[Given data]:
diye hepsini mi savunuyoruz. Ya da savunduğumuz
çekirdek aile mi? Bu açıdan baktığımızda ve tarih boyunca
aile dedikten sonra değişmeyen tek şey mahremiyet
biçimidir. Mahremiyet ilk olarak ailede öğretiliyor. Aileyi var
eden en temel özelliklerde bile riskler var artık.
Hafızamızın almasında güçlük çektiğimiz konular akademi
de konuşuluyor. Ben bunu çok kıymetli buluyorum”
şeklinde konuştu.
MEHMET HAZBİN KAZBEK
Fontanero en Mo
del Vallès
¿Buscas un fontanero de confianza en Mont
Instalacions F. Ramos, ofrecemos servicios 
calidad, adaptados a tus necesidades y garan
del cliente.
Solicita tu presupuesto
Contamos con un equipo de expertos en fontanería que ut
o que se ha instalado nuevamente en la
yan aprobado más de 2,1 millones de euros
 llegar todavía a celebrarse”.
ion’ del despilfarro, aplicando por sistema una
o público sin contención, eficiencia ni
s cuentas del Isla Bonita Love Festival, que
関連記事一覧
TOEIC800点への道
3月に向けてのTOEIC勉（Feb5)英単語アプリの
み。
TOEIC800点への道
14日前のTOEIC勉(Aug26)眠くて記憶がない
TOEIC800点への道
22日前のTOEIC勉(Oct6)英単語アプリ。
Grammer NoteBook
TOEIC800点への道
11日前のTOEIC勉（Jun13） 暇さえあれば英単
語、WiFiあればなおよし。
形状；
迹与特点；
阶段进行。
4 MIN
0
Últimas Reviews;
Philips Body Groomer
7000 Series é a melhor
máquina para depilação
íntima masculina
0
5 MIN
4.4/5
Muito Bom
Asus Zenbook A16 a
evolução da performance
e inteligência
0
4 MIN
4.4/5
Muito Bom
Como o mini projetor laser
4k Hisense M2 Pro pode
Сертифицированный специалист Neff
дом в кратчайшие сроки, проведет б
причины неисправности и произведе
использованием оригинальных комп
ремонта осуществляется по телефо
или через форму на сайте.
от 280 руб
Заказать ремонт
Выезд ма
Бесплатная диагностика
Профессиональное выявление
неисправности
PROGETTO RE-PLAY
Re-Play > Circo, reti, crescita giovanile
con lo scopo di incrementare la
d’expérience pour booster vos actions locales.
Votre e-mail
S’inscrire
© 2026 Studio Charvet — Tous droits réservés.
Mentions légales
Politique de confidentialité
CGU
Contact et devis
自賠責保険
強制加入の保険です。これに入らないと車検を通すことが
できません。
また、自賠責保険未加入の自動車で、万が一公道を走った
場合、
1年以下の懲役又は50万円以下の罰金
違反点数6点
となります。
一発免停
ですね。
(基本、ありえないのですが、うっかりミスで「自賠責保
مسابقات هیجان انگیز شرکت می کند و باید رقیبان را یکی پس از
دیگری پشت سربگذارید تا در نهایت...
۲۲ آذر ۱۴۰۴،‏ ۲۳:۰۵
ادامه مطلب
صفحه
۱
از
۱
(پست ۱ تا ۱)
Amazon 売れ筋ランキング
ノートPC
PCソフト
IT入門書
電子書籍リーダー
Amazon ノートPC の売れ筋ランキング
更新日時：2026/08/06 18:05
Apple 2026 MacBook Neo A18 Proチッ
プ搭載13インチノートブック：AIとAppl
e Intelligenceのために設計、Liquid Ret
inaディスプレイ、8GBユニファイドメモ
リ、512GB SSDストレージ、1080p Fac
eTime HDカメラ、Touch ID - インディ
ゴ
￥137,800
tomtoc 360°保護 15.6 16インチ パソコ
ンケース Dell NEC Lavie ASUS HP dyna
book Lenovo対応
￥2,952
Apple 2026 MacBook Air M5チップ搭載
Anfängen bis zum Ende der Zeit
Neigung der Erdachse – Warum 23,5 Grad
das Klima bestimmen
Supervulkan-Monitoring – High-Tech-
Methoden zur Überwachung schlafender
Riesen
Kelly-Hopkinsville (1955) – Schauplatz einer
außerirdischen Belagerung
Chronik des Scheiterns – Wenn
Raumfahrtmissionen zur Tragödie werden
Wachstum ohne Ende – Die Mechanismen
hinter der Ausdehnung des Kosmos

[Work instructions]: Find how many lines in the material above contain "Amazon", and answer with that number only.

[Finished exercise]: 2